*WHAT TO WORK ON*
1) In the LAB governor thread, rewrite the paragraph beginning "Our approach is a bit different than cpufreq_ondemand one" as a short list of steps, keeping its main facts.
2) According to the LAB governor thread, what does LAB use to change frequency?
3) Using the LAB governor thread, explain why the LAB approach depends on the pack small tasks patch.

*READING TEXT*

Re: [RFC PATCH 0/2] cpufreq: Introduce LAB cpufreq governor.

On 10 April 2013 10:44, Lukasz Majewski l.majew...@samsung.com wrote:
 Hi Vincent,



 On Tuesday, 9 April 2013, Lukasz Majewski l.majew...@samsung.com
 wrote:
  Hi Viresh and Vincent,
 
  On 9 April 2013 16:07, Lukasz Majewski l.majew...@samsung.com
  wrote:
   On Mon, Apr 1, 2013 at 1:54 PM, Jonghwa Lee
   Our approach is a bit different than cpufreq_ondemand one.
   Ondemand takes the per CPU idle time, then on that basis
   calculates per cpu load. The next step is to choose the highest
   load and then use this value to properly scale frequency.
  
   On the other hand LAB tries to model different behavior:
  
   As a first step we applied Vincent Guittot's pack small
   tasks [*] patch to improve race to idle behavior:
   http://article.gmane.org/gmane.linux.kernel/1371435/match=sched+pack+small+tasks
 
  Luckily he is part of my team :)
 
  http://www.linaro.org/linux-on-arm/meet-the-team/power-management
 
  BTW, he is using ondemand governor for all his work.
 
   Afterwards, we decided to investigate different approach for
   power governing:
  
   Use the number of sleeping CPUs (not the maximal per-CPU load) to
   change frequency. We thereof depend on [*] to pack as many
   tasks to CPU as possible and allow other to sleep.

*INFORMATION SUPPLIED*
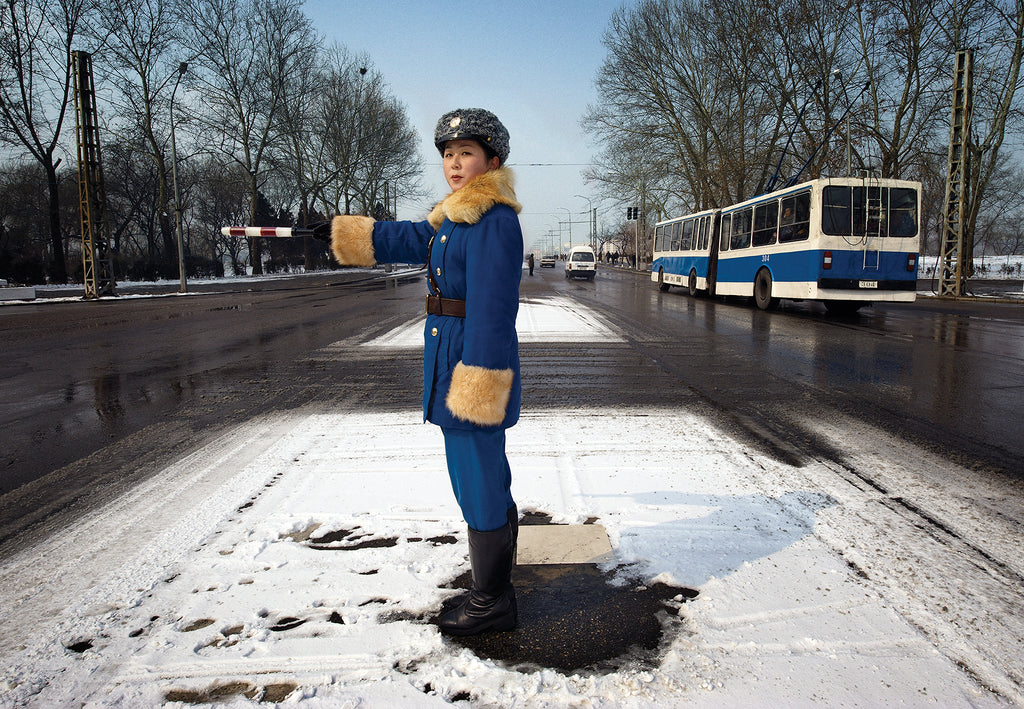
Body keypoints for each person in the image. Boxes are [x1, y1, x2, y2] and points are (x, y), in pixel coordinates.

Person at [326, 108, 523, 636]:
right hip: (452, 359)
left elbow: (493, 308)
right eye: (448, 155)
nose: (454, 164)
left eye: (466, 154)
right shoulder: (455, 215)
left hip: (472, 366)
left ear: (492, 160)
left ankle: (492, 601)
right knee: (479, 476)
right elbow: (410, 236)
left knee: (477, 479)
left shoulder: (494, 218)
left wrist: (478, 382)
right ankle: (494, 587)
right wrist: (350, 233)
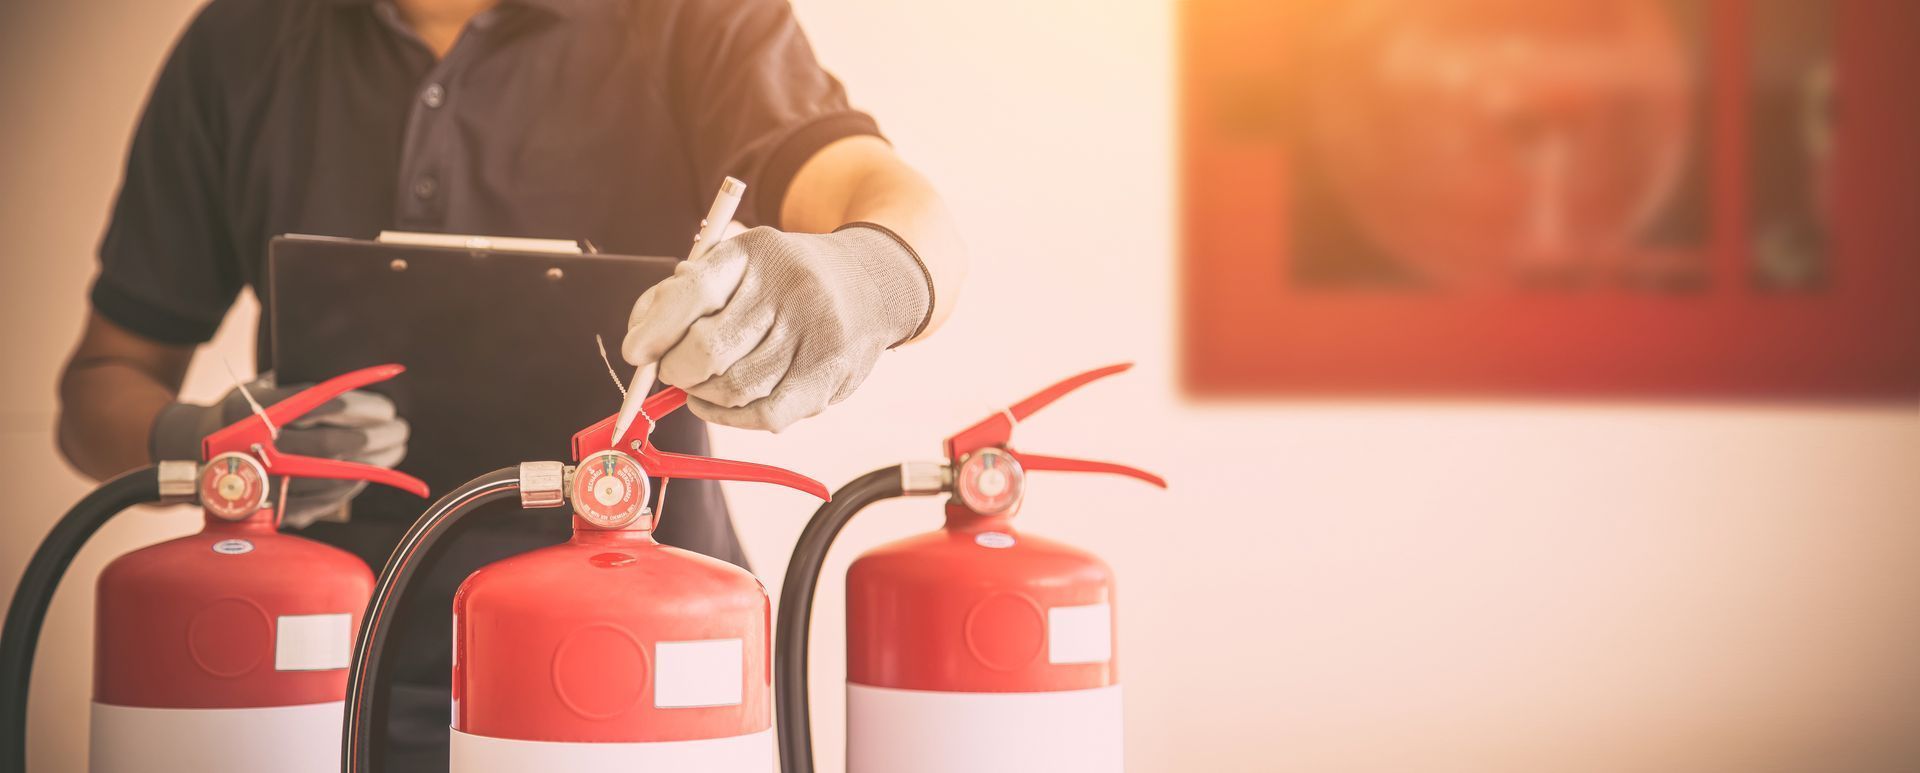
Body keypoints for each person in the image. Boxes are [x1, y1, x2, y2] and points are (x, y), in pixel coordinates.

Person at [54, 0, 964, 765]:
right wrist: (212, 445)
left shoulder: (686, 17)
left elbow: (907, 213)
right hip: (316, 685)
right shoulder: (243, 42)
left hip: (648, 681)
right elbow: (97, 390)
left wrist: (866, 277)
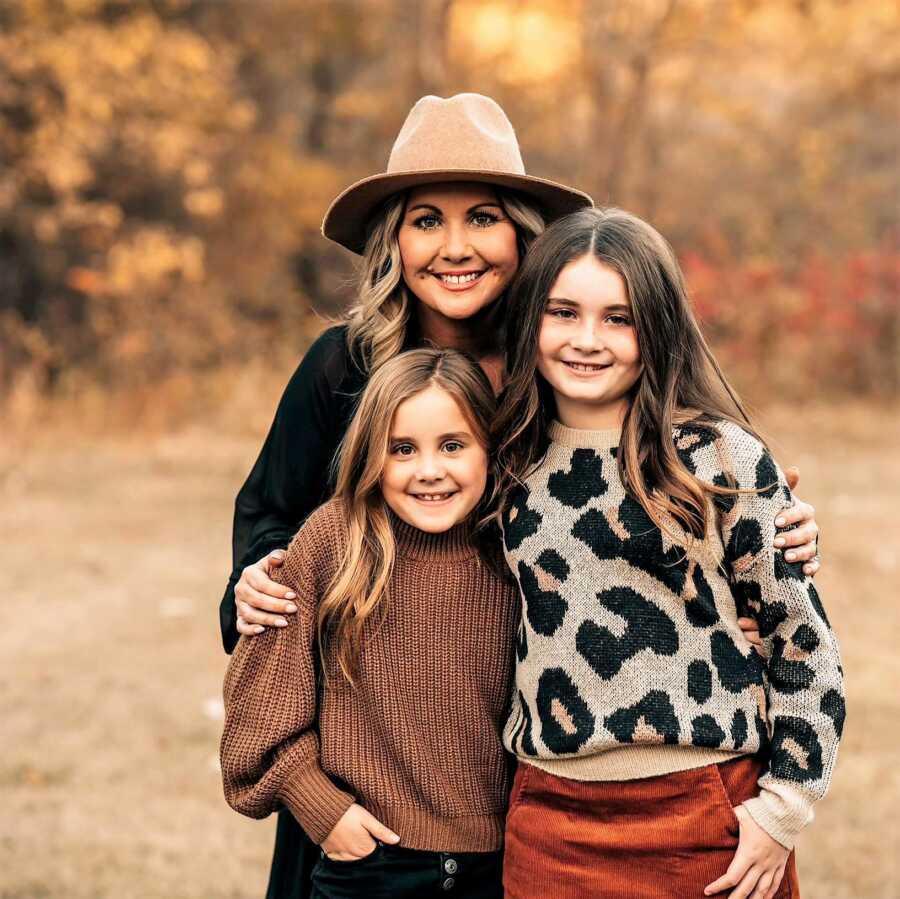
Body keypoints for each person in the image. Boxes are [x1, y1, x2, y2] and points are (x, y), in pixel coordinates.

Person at [220, 94, 822, 898]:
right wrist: (256, 576)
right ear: (394, 240)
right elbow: (271, 512)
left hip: (525, 773)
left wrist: (770, 543)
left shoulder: (554, 369)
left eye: (485, 219)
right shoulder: (344, 367)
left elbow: (651, 501)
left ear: (522, 238)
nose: (455, 245)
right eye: (426, 220)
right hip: (372, 773)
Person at [493, 208, 845, 899]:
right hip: (550, 821)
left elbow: (803, 645)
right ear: (530, 318)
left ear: (656, 327)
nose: (587, 340)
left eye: (618, 319)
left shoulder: (719, 457)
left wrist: (781, 813)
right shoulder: (504, 462)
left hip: (705, 809)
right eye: (563, 312)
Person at [221, 348, 519, 899]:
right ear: (371, 455)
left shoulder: (515, 549)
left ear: (490, 449)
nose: (429, 471)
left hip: (496, 867)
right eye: (402, 450)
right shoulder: (335, 541)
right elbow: (256, 716)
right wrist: (322, 809)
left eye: (452, 446)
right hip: (368, 865)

*ANSWERS BELOW*
1)
LAB's approach differs from ondemand's. Ondemand:
- takes the idle time of each CPU
- calculates a load for each CPU from that idle time
- chooses the highest load
- uses that value to scale frequency

2) It uses the number of sleeping CPUs, not the maximal per-CPU load.

3) The patch packs as many tasks onto a CPU as possible and allows the other CPUs to sleep. LAB changes frequency based on the number of sleeping CPUs, so it depends on this packing. The patch was first applied to improve race-to-idle behavior.